Interview Schulpsychologe Michael Sylla

Zur aktuellen Kritik rund um das Januar-Heft von „Medizini“ sprachen wir mit Michael Sylla, Diplom-Psychologe und Leiter des Schulpsychologischen Dienstes des Kreises Borken.

Herr Sylla, viele Apotheken geben die aktuelle Ausgabe von „Medizini“ nur noch ohne den kritisierten Figurtest an die Kinder ab. Wie finden Sie diese Entscheidung?

Das halte ich für absolut richtig.

Warum? Was stört Sie, den Psychologen, an dem Test?

Das sind eigentlich mehrere Dinge. Da werden zum Beispiel Kinder mit einem Thema konfrontiert, das eigentlich aus der Zeit der Pubertät oder der Welt der Erwachsenen stammt. In der von Medizini angesprochenen Altersgruppe und deren Entwicklungsstufen von fünf bis zwölf Jahren sind Figur und Selbstwahrnehmung jedenfalls natürlicherweise kein Thema. Es wird erst von außen an sie herangetragen.

Was ist denn so schlimm daran?

Der Test suggeriert, dass er Qualität besitzt, das ist Unfug!

Das ist eine heftige Kritik, woran machen Sie die fest?

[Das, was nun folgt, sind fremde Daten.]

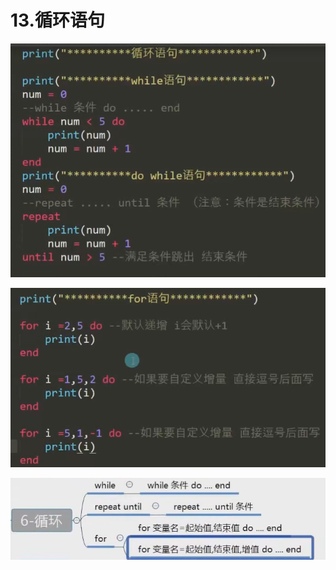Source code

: # 13.循环语句

![307fc4c64bdf2465c7e2e297c01a1a07.png](image/307fc4c64bdf2465c7e2e297c01a1a07.png)

![6b1ae5912b259778f03180f8bceeae72.png](image/6b1ae5912b259778f03180f8bceeae72.png)

![a84e81f7845e44ab85f926f1971f087d.png](image/a84e81f7845e44ab85f926f1971f087d.png)
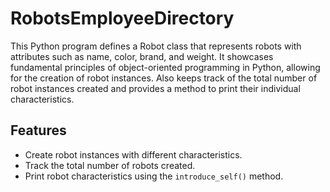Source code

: # RobotsEmployeeDirectory

This Python program defines a Robot class that represents robots with attributes such as name, color, brand, and weight. 
It showcases fundamental principles of object-oriented programming in Python, allowing for the creation of robot instances.
Also keeps track of the total number of robot instances created and provides a method to print their individual characteristics.

## Features

- Create robot instances with different characteristics.
- Track the total number of robots created.
- Print robot characteristics using the `introduce_self()` method.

Ein Beispiel: Wenn die Kinder ankreuzen, dass das Thema als gar nicht so wichtig wahrgenommen wird, heißt es in der Auswertung, dass das eine „lässige“ Einstellung“ sei. Kein Problem wird also so erst zum Problem. Das kann durchaus zu paradoxen Effekten führen und die Kinder fangen plötzlich an, sich zu beobachten, sich zu vergleichen.

Gibt es noch Punkte, die Sie stören?

Grundsätzlich frage ich mich: Woher nehmen die eigentlich den Auftrag, besitzen sie überhaupt irgendeine Art von Fachkompetenz für diese Art von Aufklärung?

Was raten Sie Eltern, deren Kinder schon im Besitz des Tests sind?

Von sich aus sollten die Eltern das Thema gar nicht anschneiden und es nur aufgreifen, wenn die Kinder von sich aus auf sie zukommen. Dann sollten sie mit kindgerechten Fragen (Was interessiert dich?) einsteigen.